It seems like quite a few years now since we had a warm, sunny summer here in England. I love to sit out in the sun, sipping on a glass of chilled white wine, dining alfresco. My husband tolerates my wishes but becomes grumpy if he gets too hot or if he has the sun in his eyes. This is one of the reasons why we do not travel abroad on holiday. He prefers to be active and finds that the heat restricts him; exhausts him before he feels he has worked hard enough to justify a rest.
At the end of the last sunny summer I was mulling over how to allow us both to enjoy the glorious weather and decided that we needed a sunshade for our patio, where the large, wooden table and benches (that I spent months hunting down) are located. We had acquired a collection of garden umbrellas but none provided enough coverage. They were sufficient for the smaller table that adorns our upper deck and for the picnic table that we keep on the middle deck (we have a sloping garden with lots of levels built in). What I needed for the patio was a shade that would cover it entirely.
I considered having a sail and supports custom made but this proved too costly an option. I looked into having a wooden gazebo built, but this was a permanent solution where I wanted something temporary for the warmest months only. Eventually, I came across a site that offered sturdy marquees of the sort used by market traders and party providers. A small, cheap marquee can be picked up easily in the high street, but these were not available in the size that I required. I was also unconvinced about their longevity in our exposed, hillside garden.

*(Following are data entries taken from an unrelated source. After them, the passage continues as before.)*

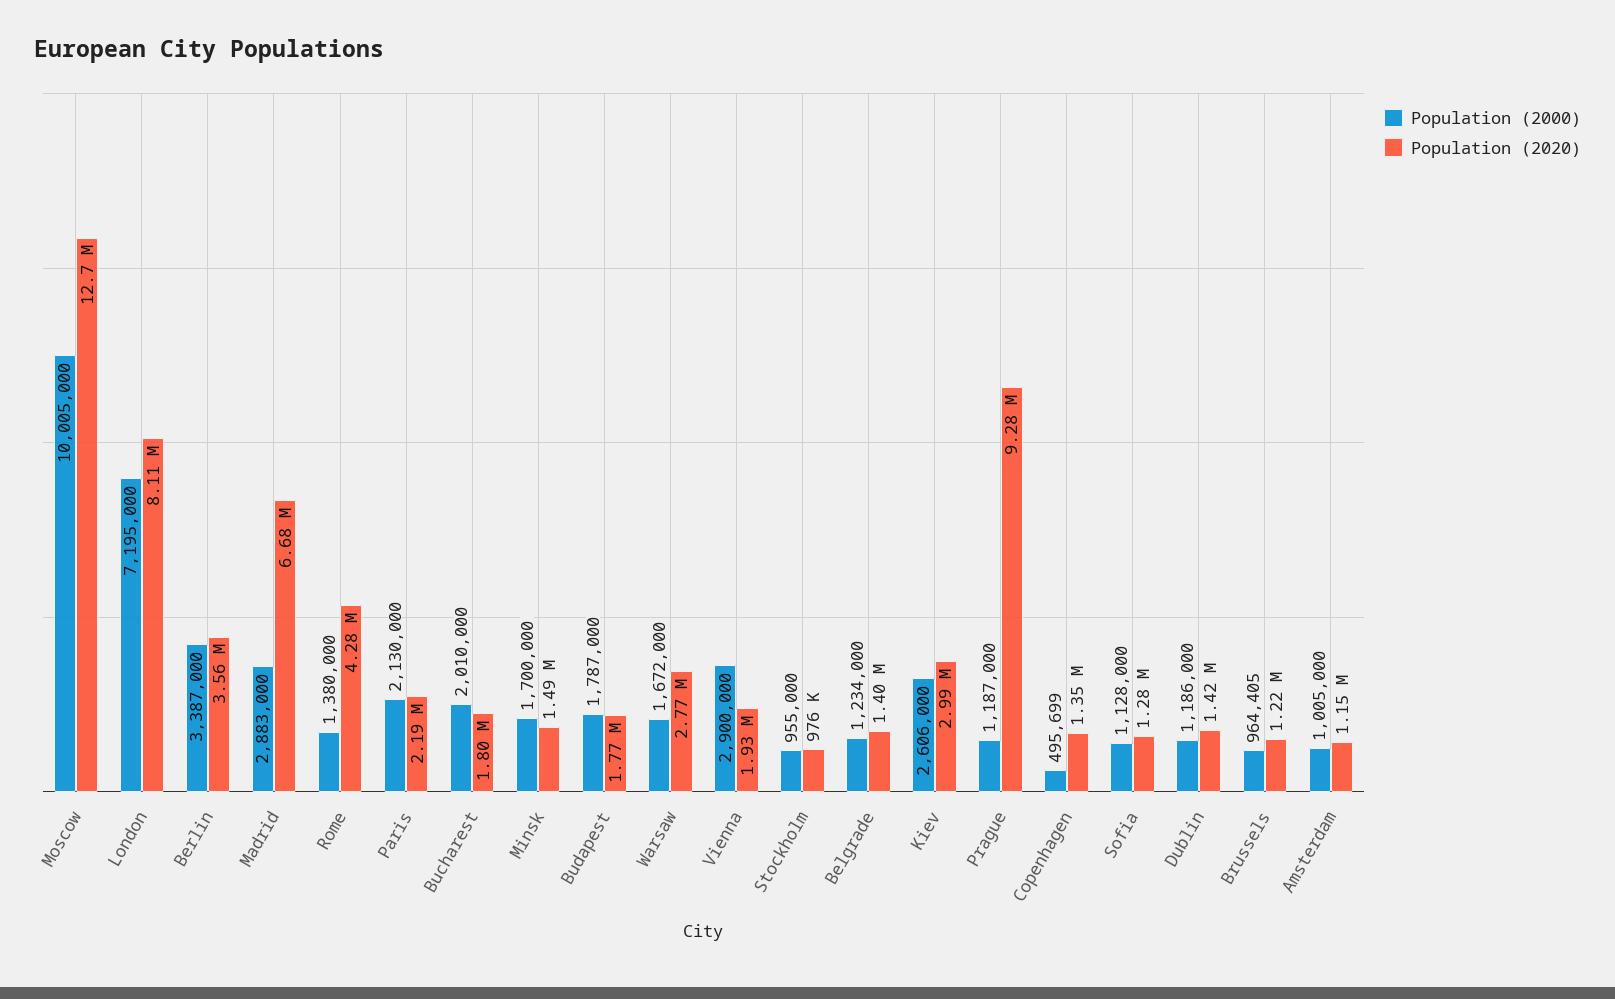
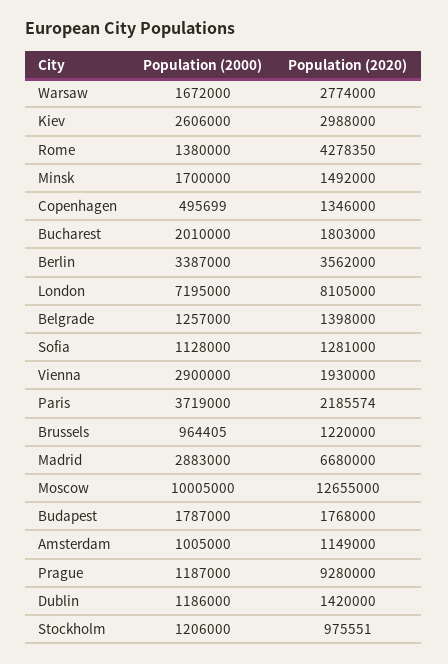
  {
    "Population (2000)": {
      "Moscow": 10005000,
      "London": 7195000,
      "Berlin": 3387000,
      "Madrid": 2883000,
      "Rome": 1380000,
-     "Paris": 2130000,
+     "Paris": 3719000,
      "Bucharest": 2010000,
      "Minsk": 1700000,
      "Budapest": 1787000,
      "Warsaw": 1672000,
      "Vienna": 2900000,
-     "Stockholm": 955000,
+     "Stockholm": 1206000,
-     "Belgrade": 1234000,
+     "Belgrade": 1257000,
      "Kiev": 2606000,
      "Prague": 1187000,
      "Copenhagen": 495699,
      "Sofia": 1128000,
      "Dublin": 1186000,
      "Brussels": 964405,
      "Amsterdam": 1005000
    },
    "Population (2020)": {
      "Moscow": 12655000,
      "London": 8105000,
      "Berlin": 3562000,
      "Madrid": 6680000,
      "Rome": 4278350,
      "Paris": 2185574,
      "Bucharest": 1803000,
      "Minsk": 1492000,
      "Budapest": 1768000,
      "Warsaw": 2774000,
      "Vienna": 1930000,
      "Stockholm": 975551,
      "Belgrade": 1398000,
      "Kiev": 2988000,
      "Prague": 9280000,
      "Copenhagen": 1346000,
      "Sofia": 1281000,
      "Dublin": 1420000,
      "Brussels": 1220000,
      "Amsterdam": 1149000
    }
  }

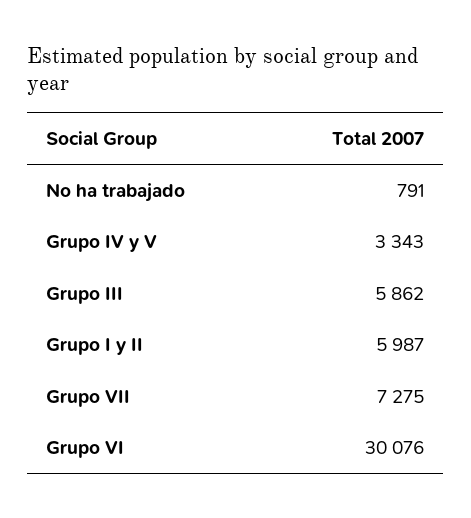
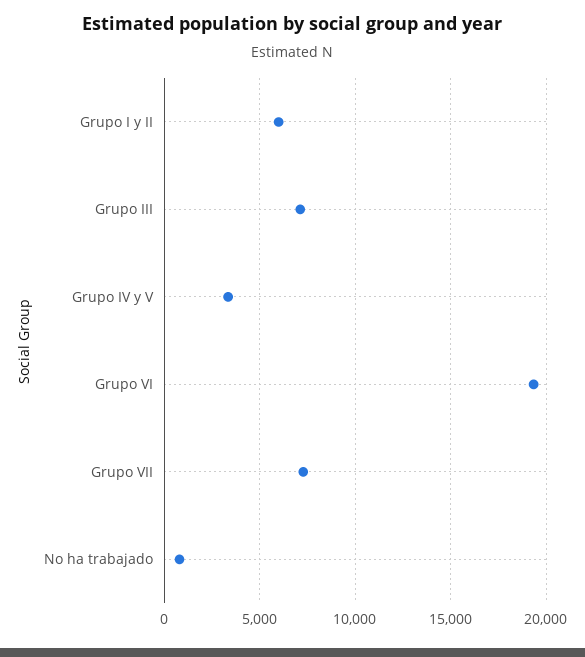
  {
    "No ha trabajado": 791,
    "Grupo IV y V": 3343,
-   "Grupo III": 5862,
+   "Grupo III": 7000,
    "Grupo I y II": 5987,
    "Grupo VII": 7275,
-   "Grupo VI": 30076
+   "Grupo VI": 19500
  }

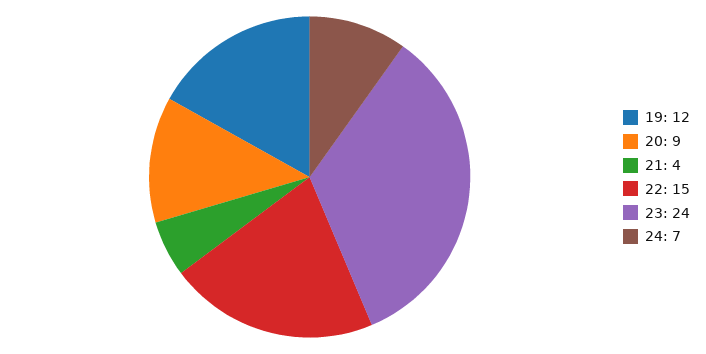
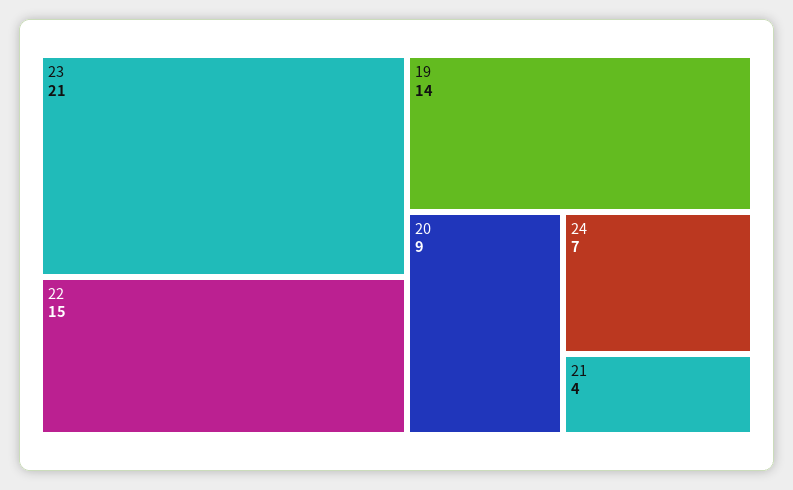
  {
-   "19": 12,
+   "19": 14,
    "20": 9,
    "21": 4,
    "22": 15,
-   "23": 24,
+   "23": 21,
    "24": 7
  }

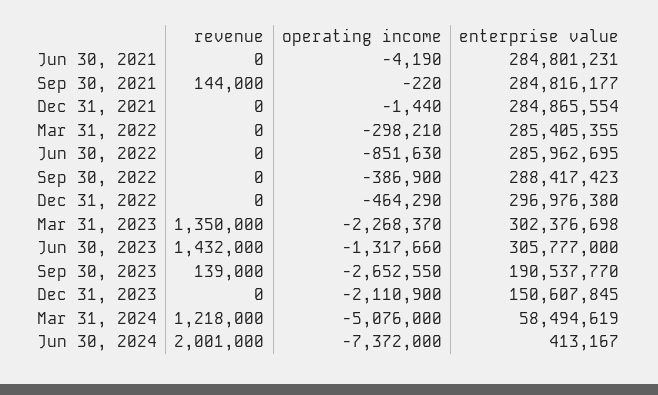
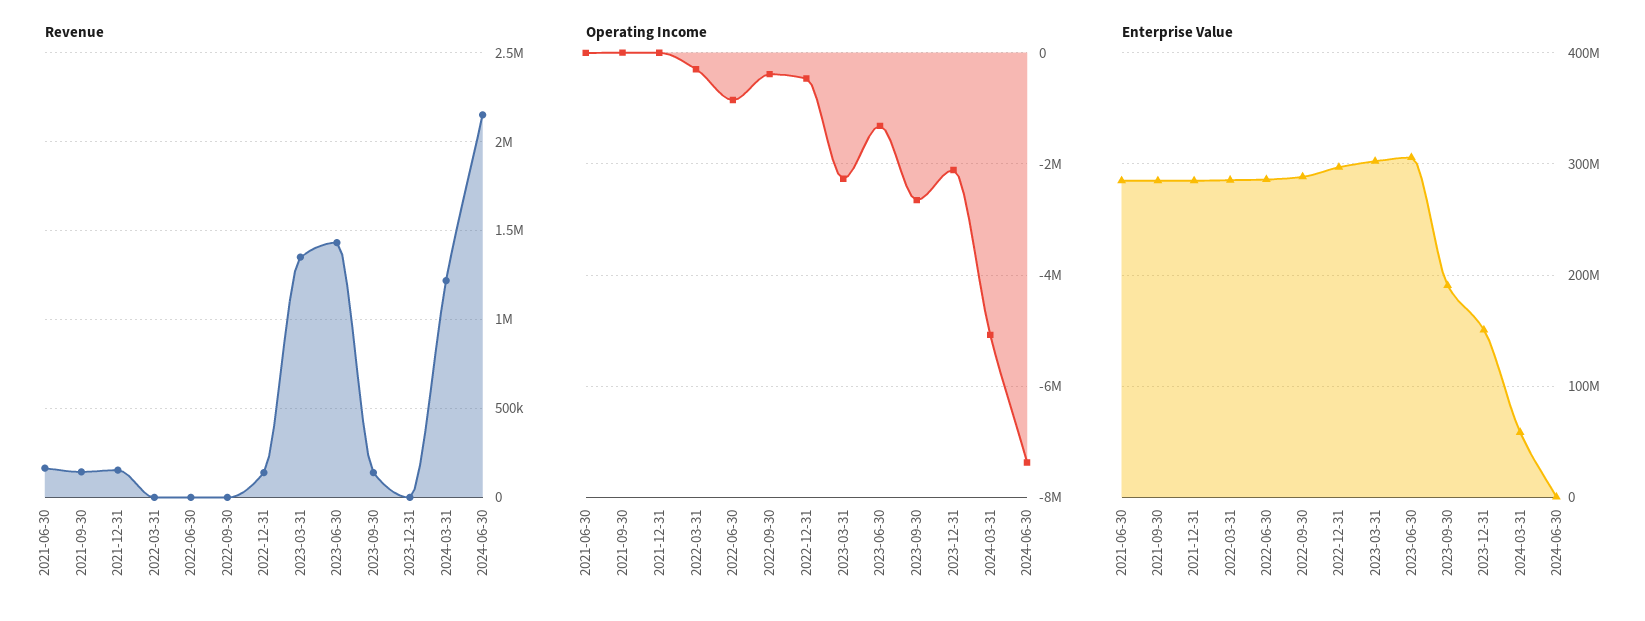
  {
    "revenue": {
-     "Jun 30, 2021": 0,
+     "Jun 30, 2021": 150000,
      "Sep 30, 2021": 144000,
-     "Dec 31, 2021": 0,
+     "Dec 31, 2021": 150000,
      "Mar 31, 2022": 0,
      "Jun 30, 2022": 0,
      "Sep 30, 2022": 0,
-     "Dec 31, 2022": 0,
+     "Dec 31, 2022": 150000,
      "Mar 31, 2023": 1350000,
      "Jun 30, 2023": 1432000,
      "Sep 30, 2023": 139000,
      "Dec 31, 2023": 0,
      "Mar 31, 2024": 1218000,
-     "Jun 30, 2024": 2001000
+     "Jun 30, 2024": 2150000
    },
    "operating income": {
      "Jun 30, 2021": -4190,
      "Sep 30, 2021": -220,
      "Dec 31, 2021": -1440,
      "Mar 31, 2022": -298210,
      "Jun 30, 2022": -851630,
      "Sep 30, 2022": -386900,
      "Dec 31, 2022": -464290,
      "Mar 31, 2023": -2268370,
      "Jun 30, 2023": -1317660,
      "Sep 30, 2023": -2652550,
      "Dec 31, 2023": -2110900,
      "Mar 31, 2024": -5076000,
      "Jun 30, 2024": -7372000
    },
    "enterprise value": {
      "Jun 30, 2021": 284801231,
      "Sep 30, 2021": 284816177,
      "Dec 31, 2021": 284865554,
      "Mar 31, 2022": 285405355,
      "Jun 30, 2022": 285962695,
      "Sep 30, 2022": 288417423,
      "Dec 31, 2022": 296976380,
      "Mar 31, 2023": 302376698,
      "Jun 30, 2023": 305777000,
      "Sep 30, 2023": 190537770,
      "Dec 31, 2023": 150607845,
      "Mar 31, 2024": 58494619,
      "Jun 30, 2024": 413167
    }
  }

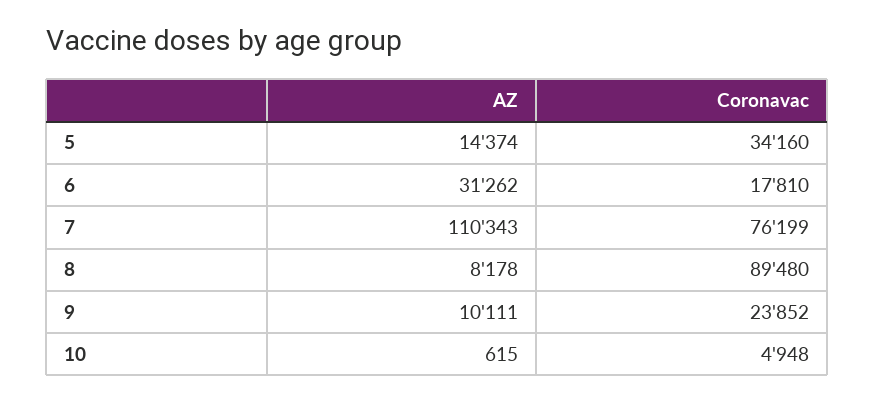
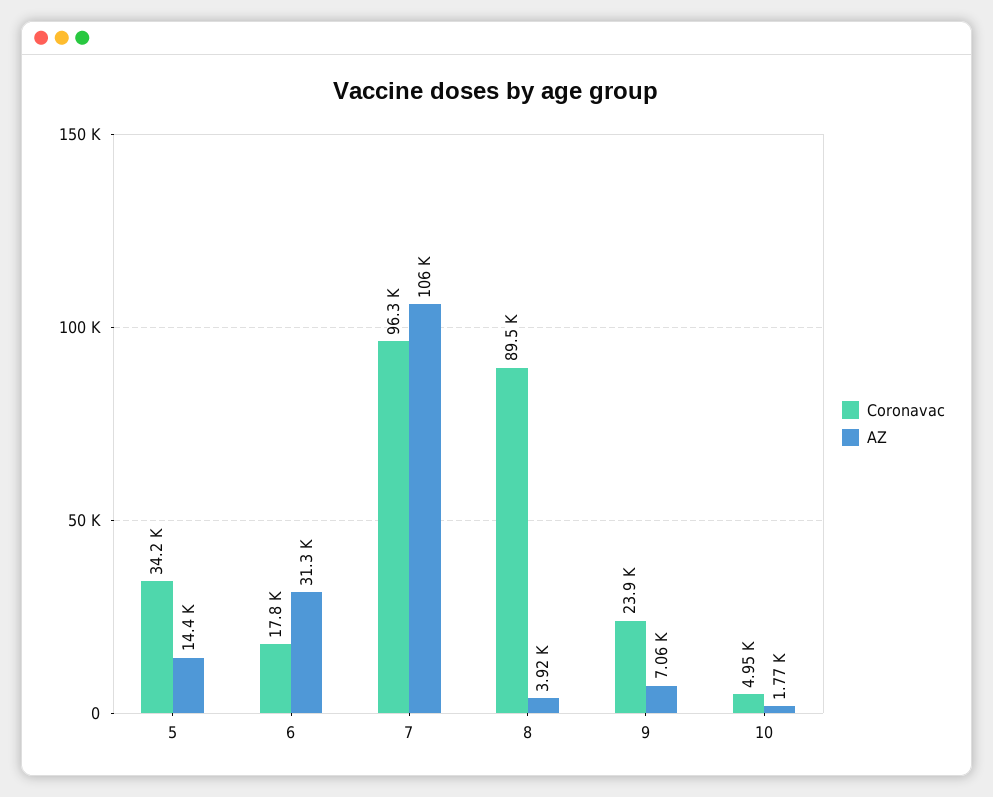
  {
    "AZ": {
      "5": 14374,
      "6": 31262,
-     "7": 110343,
+     "7": 106000,
-     "8": 8178,
+     "8": 3920,
-     "9": 10111,
+     "9": 7060,
-     "10": 615
+     "10": 1770
    },
    "Coronavac": {
      "5": 34160,
      "6": 17810,
-     "7": 76199,
+     "7": 96300,
      "8": 89480,
      "9": 23852,
      "10": 4948
    }
  }

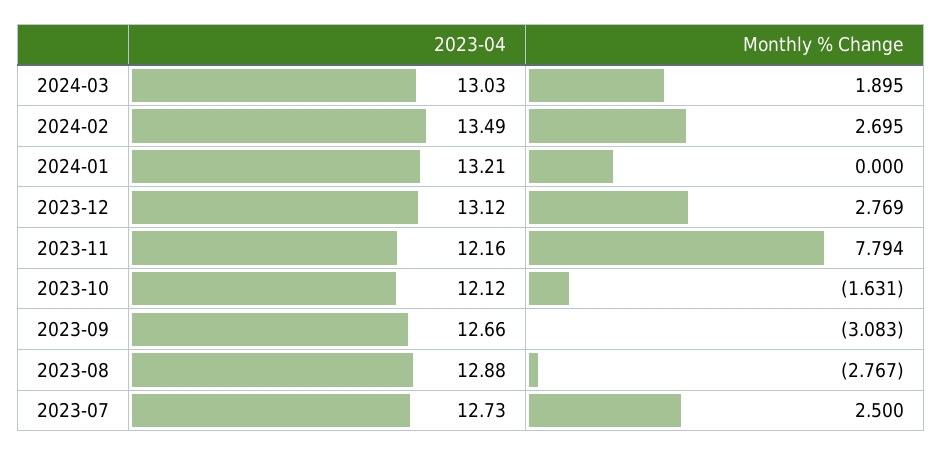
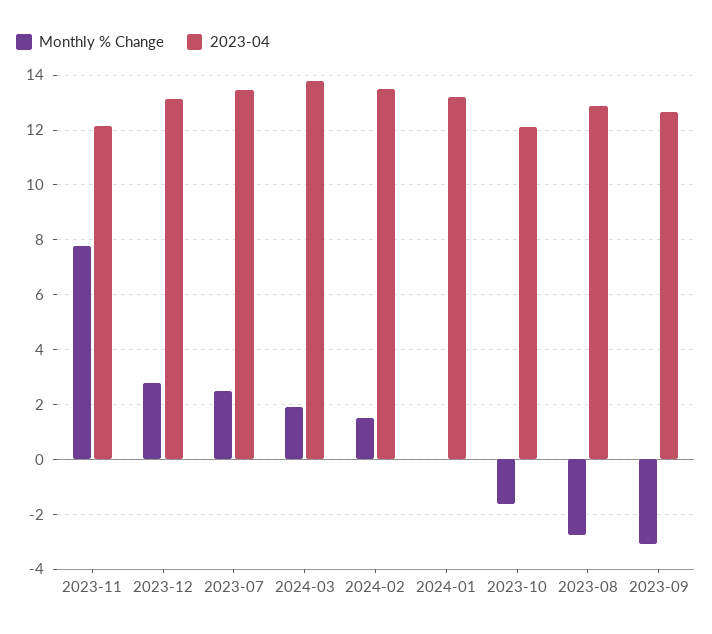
  {
    "2023-04": {
-     "2024-03": 13.03,
+     "2024-03": 13.75,
      "2024-02": 13.49,
      "2024-01": 13.21,
      "2023-12": 13.12,
      "2023-11": 12.16,
      "2023-10": 12.12,
      "2023-09": 12.66,
      "2023-08": 12.88,
-     "2023-07": 12.73
+     "2023-07": 13.5
    },
    "Monthly % Change": {
      "2024-03": 1.895,
-     "2024-02": 2.695,
+     "2024-02": 1.5,
      "2024-01": 0,
      "2023-12": 2.769,
      "2023-11": 7.794,
      "2023-10": -1.631,
      "2023-09": -3.083,
      "2023-08": -2.767,
      "2023-07": 2.5
    }
  }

At around the same time as the boxes containing my new purchase were delivered, the weather broke. We have not had a prolonged period of warm, sunny weather since. Each year I have erected the marquee either for a social event (it has protected us from more rain than sun over the years) or because the weather forecasters have promised us barbeque weather that has not lasted. The marquee takes several hours to erect so once it goes up it is not taken down until the end of the season. It has survived wind, rain and hail; it provides us with a useful storage area for the garden toys that emerge from the depths of our shed each year when the sun teases us with a brief appearance.
This year I decided that I would only go to the effort of putting the thing up if I was reasonably confident it could be of use as a sunshade. The weather forecasters tentatively suggested last week that this month could be unusually warm and sunny. When it started to look as if their prediction might actually happen I decided to go for it and spent yesterday constructing. I am writing this from under the marquee’s welcome shade; it is hot out today.
My husband’s reaction to the prospect of a prolonged period of good weather was to order a garden ping pong table. Thus, he is out in the sun making use of this while I sit in the shade, sipping on my glass of cooling water. He has been in town today with our younger son, watching a civil war re-enactment, while I have been tidying the house. I am the one who is supposed to enjoy being out in the sun.
The British spend a great deal of time discussing the weather. It has been said that, if the weather didn’t change once in a while then nine out of ten people couldn’t start a conversation. The welcome arrival of the sun has prompted much happy comment. No doubt it won’t be long before some start complaining that it is too hot to sleep or be exposed to the rays for extended periods.
For now, I am enjoying being able to be outside in the fresh air. I have looked out my underused shorts and strappy tops (unflattering but so comfy to wear) and am making plans to partake of activities that can only be fully enjoyed when the rain and cold stay away.
I seem to have written a blog post about the weather. Oscar Wilde would not be impressed.
‘Conversation about the weather is the last refuge of the unimaginative.’